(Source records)
○ ○ ○ ○ ○ ○ ○

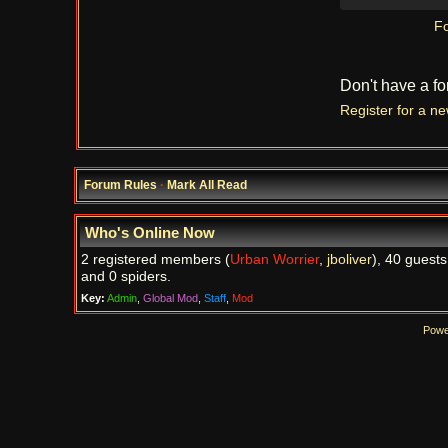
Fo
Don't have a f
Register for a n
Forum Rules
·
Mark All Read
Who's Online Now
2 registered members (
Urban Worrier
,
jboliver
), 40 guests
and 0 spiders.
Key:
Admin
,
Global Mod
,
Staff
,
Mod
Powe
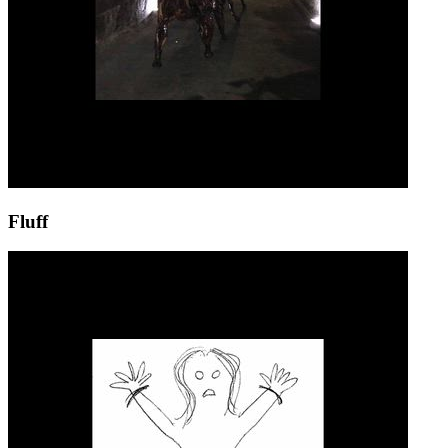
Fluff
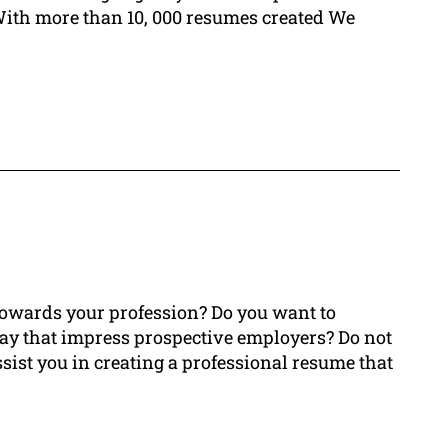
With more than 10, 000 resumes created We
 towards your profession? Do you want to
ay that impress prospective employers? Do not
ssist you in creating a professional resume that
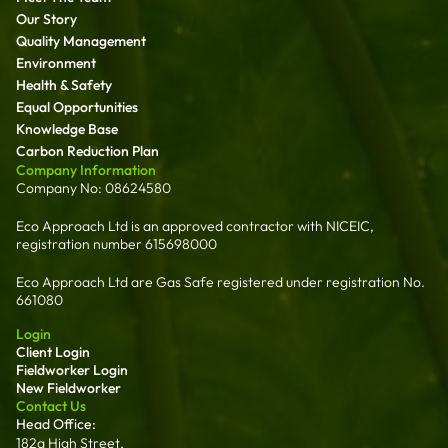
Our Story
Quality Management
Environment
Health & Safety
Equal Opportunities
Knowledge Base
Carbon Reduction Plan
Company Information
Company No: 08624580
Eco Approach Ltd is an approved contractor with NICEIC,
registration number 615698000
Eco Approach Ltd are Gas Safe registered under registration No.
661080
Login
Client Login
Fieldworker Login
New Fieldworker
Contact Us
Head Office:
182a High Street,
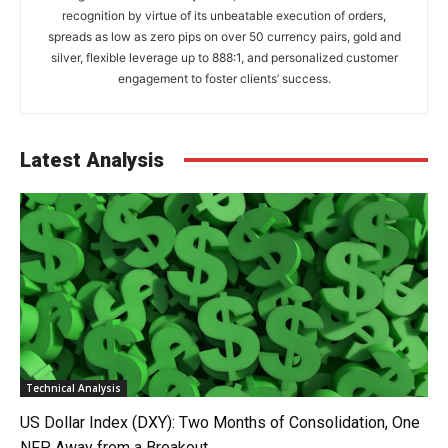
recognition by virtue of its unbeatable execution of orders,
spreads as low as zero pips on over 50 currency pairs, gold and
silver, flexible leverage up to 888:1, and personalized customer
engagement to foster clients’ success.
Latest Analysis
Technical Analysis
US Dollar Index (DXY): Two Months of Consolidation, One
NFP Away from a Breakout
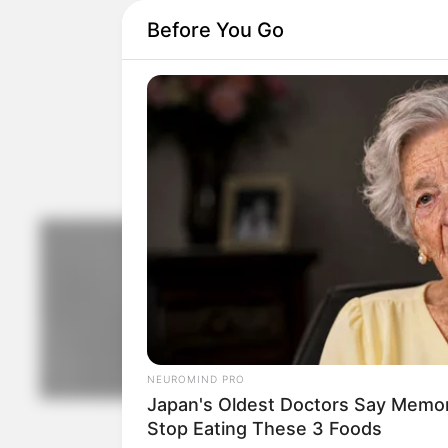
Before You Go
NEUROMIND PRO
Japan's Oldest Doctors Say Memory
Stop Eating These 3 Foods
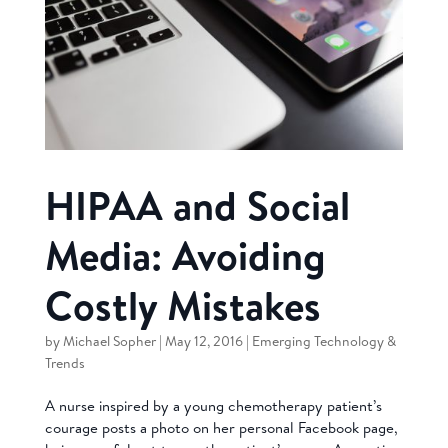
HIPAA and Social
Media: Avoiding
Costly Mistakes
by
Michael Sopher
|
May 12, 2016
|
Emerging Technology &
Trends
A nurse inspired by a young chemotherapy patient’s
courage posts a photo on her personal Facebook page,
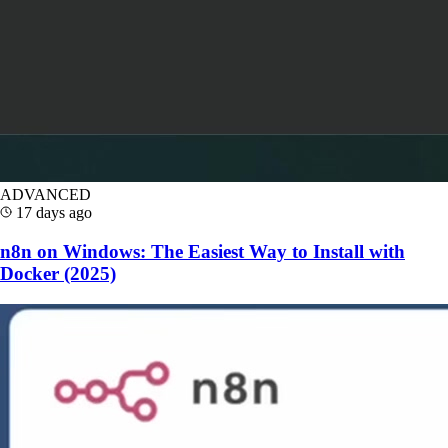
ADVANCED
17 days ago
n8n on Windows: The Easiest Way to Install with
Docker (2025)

○ ○ ○ ○ ○ ○ ○

▶ _TO-DO ITEM_: Pick up at the line that holds "Quality Management" and restate each line, word for word, through the last line of the entries. Include both end lines but none of the pictures.

▶ _RESPONSE BELOW_:
Quality Management
Environment
Health & Safety
Equal Opportunities
Knowledge Base
Carbon Reduction Plan
Company Information
Company No: 08624580
Eco Approach Ltd is an approved contractor with NICEIC,
registration number 615698000
Eco Approach Ltd are Gas Safe registered under registration No.
661080
Login
Client Login
Fieldworker Login
New Fieldworker
Contact Us
Head Office:
182a High Street,
recognition by virtue of its unbeatable execution of orders,
spreads as low as zero pips on over 50 currency pairs, gold and
silver, flexible leverage up to 888:1, and personalized customer
engagement to foster clients’ success.
Latest Analysis
Technical Analysis
US Dollar Index (DXY): Two Months of Consolidation, One
NFP Away from a Breakout
Before You Go
NEUROMIND PRO
Japan's Oldest Doctors Say Memory
Stop Eating These 3 Foods
HIPAA and Social
Media: Avoiding
Costly Mistakes
by
Michael Sopher
|
May 12, 2016
|
Emerging Technology &
Trends
A nurse inspired by a young chemotherapy patient’s
courage posts a photo on her personal Facebook page,
ADVANCED
17 days ago
n8n on Windows: The Easiest Way to Install with
Docker (2025)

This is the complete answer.